Tender is the Night
How we cite our quotes:
Franz relaxed – or rather assumed the posture of one relaxed. "Now tell me about yourself and your plans?"
"I’ve only got one, Franz, and that’s to be a good psychologist – maybe to be the greatest one that ever lived" (2.4.21).
Dick’s innocence here seems rather ironic. The tone suggests that he is innocent to the fact that he’s chosen to deal with people who have, in one way or another, lost their innocence.
"Honestly, you don’t understand – I haven’t heard a thing."
Nor known, nor smelt, nor tasted, he might have added; only hot- cheeked girls in hot secret rooms. […] Now there was this scarcely saved waif of disaster bringing him the essence of a continent (2.5.40).

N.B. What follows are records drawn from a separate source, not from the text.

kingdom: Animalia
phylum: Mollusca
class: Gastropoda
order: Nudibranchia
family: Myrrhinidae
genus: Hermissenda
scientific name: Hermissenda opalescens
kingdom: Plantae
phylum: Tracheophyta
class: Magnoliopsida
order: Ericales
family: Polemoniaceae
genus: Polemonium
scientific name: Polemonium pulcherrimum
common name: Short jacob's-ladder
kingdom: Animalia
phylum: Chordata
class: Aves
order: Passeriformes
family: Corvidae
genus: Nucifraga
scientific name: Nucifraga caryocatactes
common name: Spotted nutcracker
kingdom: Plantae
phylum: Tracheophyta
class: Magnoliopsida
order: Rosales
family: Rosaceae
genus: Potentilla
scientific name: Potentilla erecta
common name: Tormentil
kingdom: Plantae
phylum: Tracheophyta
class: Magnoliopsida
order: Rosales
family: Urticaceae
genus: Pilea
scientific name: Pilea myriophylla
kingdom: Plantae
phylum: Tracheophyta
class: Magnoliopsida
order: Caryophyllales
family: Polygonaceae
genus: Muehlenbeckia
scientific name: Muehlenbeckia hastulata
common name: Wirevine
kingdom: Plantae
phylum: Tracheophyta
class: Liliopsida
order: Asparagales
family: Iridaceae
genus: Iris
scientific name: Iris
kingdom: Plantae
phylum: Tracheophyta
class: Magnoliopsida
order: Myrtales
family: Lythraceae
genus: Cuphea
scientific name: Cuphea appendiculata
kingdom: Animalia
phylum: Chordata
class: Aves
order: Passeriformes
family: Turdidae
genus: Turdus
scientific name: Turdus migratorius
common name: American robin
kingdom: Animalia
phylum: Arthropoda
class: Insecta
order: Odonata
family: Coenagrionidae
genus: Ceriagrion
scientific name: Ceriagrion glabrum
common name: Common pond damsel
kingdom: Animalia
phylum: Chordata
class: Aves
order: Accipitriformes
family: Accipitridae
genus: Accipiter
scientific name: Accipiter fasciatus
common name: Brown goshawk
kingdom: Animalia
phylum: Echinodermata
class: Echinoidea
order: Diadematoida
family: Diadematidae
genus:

Though Nicole’s innocence has been shattered by her father, she still seems like a very innocent young woman when Dick meets her (and possibly throughout the novel). Yet here, Dick sees himself as the innocent one. He seems to see Nicole as a pathway to becoming less innocent.
"I know I wouldn’t be fit to marry any one for a long time," she said humbly.
Tangled with love in the moonlight she welcomed the anarchy of her lover (3.8.94).
This can be seen as a return to innocence for Nicole. She sounds like some kind of mythic goddess, basking in the moon. Think about this. Her home is called Villa Diana. Diana is "the goddess of the hunt." She is later transformed into the moon goddess and is also a symbol of chastity. We could also look at her as an adulteress and her liaison with Tommy as a deeper fall from innocence. What do you think? Can sexual freedom constitute a return to innocence for Nicole?